What is needed
Could you resume the forum thread on the costs of Attack, Energy and Attack, Miscellaneous, writing what follows its last sentence?

* begin Article *

# [4ctf] Attack Power balance question



## Shalimar (Jan 31, 2003)

I am confused as to the relative costs of Attack, Energy; and Attack, Miscellaneous.

Miscellaneous requires a standard action and attack roll.  Once it hits, the target may make a save for half damage.

Energy requires a standard action, but only a touch attack.  It has the ability to be enhanced to include a 5 ft wide line, and a cone.

Why is the base cost for Misc. 3 to Energies 1?


----------



## RangerWickett (Jan 31, 2003)

In Modern, the cost should definitely only be 2, not 3.  In fantasy d20 games, though, where energy resistance is common, the non-energy-type damage of a miscellaneous attack can be quite beneficial.

Hmm.  No one ever really brought up this concern before, but I did worry about over-costing  the power.  I might revise it for the revised version.  What do you all think?


----------



## Shalimar (Jan 31, 2003)

Is the fact that the power isn't an obvious power a factor in the higher price as well?

I just don't like the fact that it costs more to buy is harder to hit with (regular attack vs ranged touch) and has a save vs half effect.  It doesn't seem balanced.

If I were to put a price on the two I would have made Attack,  Energy cost more as it is easier to hit with, and you can by a 5ft wide line and a cone.

* end Article *
* begin Dataset records *

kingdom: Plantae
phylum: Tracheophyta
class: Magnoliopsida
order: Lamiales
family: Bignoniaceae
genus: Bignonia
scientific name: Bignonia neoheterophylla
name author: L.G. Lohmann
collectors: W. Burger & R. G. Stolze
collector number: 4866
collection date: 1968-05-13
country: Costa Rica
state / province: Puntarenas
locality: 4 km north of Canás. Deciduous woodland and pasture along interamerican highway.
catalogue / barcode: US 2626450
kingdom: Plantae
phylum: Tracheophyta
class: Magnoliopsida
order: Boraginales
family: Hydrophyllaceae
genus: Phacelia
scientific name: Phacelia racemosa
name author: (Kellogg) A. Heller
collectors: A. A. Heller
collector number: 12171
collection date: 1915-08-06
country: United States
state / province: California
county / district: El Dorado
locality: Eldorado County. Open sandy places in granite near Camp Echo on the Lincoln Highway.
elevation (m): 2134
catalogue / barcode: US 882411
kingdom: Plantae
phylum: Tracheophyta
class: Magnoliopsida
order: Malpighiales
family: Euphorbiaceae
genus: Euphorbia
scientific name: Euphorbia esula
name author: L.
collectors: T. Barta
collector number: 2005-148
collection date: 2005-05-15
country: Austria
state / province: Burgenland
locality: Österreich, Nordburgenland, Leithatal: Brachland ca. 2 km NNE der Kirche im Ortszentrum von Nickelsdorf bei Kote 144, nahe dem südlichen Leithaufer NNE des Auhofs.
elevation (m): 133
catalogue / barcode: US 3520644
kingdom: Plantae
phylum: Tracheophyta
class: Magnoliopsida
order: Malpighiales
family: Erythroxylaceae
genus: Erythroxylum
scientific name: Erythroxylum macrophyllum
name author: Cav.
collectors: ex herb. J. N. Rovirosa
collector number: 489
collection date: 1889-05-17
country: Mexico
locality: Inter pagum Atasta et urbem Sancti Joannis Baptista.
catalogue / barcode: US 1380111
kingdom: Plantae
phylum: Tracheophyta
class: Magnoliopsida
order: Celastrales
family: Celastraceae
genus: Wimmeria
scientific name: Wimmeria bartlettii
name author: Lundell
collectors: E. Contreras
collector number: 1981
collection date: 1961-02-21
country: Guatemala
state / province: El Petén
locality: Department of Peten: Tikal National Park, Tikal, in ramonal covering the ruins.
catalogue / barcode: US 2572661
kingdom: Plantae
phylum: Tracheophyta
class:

* end Dataset records *

Solved exercise
Lets compare:

7 heropoints of enhancement for Attack, Energy
buys close, medium, and long range.  Also it buys line and cone.

You can fire a cone out to 560 meters, allows a reflex save for half

7 hero points of enhancement for Attack Misc. (Buying the same enhancements were possible)  Buys close, medium, and long range, for the other three points buy AoE, and Improved AoE twice

You can make an attack out to 560 meters that has a 15 foot area of effect still grants a save for half.

Misc. definitely seems the weaker of the two considering you must be 3 levels higher to buy it with all of these enhancements, and even then the enemy can still make  save for half, the Attack energy can fire as a ray with no save at all.


----------



## RangerWickett (Feb 1, 2003)

Wait, where are you getting that it requires an attack roll?  Miscellaneous attack requires no attack.  You choose a target, the target makes a save, and that's that.  There's no attack roll required.


----------



## Shalimar (Feb 1, 2003)

Ohh, now it makes some sense.   It just said as a standard action you may make your attack.  And it also called it a ranged attack.  Then the higher cost does make a bit more sense.

Attack energy said it was a ranged touch attack, so that made me think that if an attack power didn't say specifically it was a regular ranged attack.


----------



## Krizzel (Feb 1, 2003)

Shalimar said:
			
		

> *Ohh, now it makes some sense.   It just said as a standard action you may make your attack.  And it also called it a ranged attack.  Then the higher cost does make a bit more sense.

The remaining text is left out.